The true story of boxer Jim Braddock who, in the 1920s following his retirement, makes a surprise comeback in order to get him and his family out of a socially poor state.
The stereotypical sports movie about a character which goes from glory to hell and back to the glory again. The story is OK, but nothing new. Crowe performs well, but it is not one of his best movies. Giamatti is great, as always but Zellwegger is too cheesy in her role. Just an entertaining movie without any more intentions.
This is a fine boxing movie, one that relies more on the fighter’s personal story than endless scenes of boxing brutality.
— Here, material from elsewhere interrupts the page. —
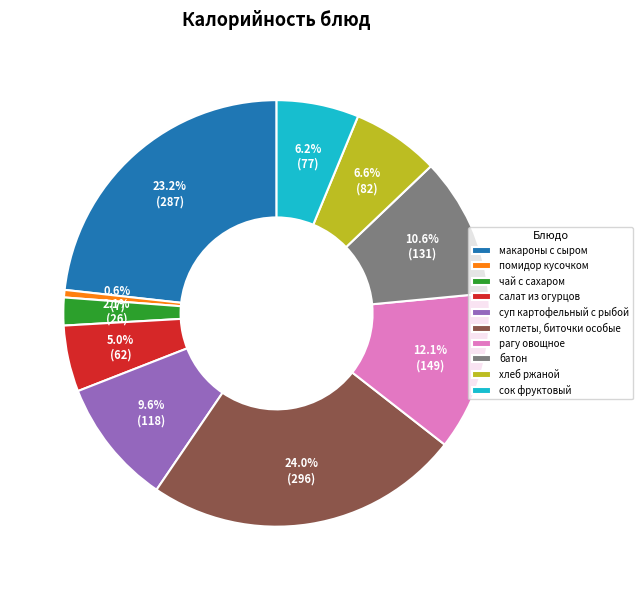

What percentage is the сок фруктовый slice, to the nearest percent?

6%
James Braddock’s final rise to the championship was an inspirational example during the lull in between the headline-grabbing reigns of Jack Dempsey and Joe Louis, when the heavyweight title changed hands several times. My only complaint with Ron Howard’s film was its portrayal of Max Baer, the champion Braddock defeated to win the title. For dramatic purposes, they changed his personality and made him into a bullying, vicious person, to the point of making a crude comment about Braddock’s wife. They needed a bad guy so they made one. I became interested in Max Baer when I was a teen and read a lot about him over the decades. He was fierce when he meant business in the ring, but mostly he was happy go liucky and didn’t love the fight game. As a side note, Max Baer’s son was also upset at seeing this man he didn’t recognize as his father (this was Max Baer Jr., Jethro Bodean from the Beverly Hillbillies). But what can you do — making changes is standard procedure for movies based on real events. They are often still worth watching. Just don’t use them for research for a school project, right?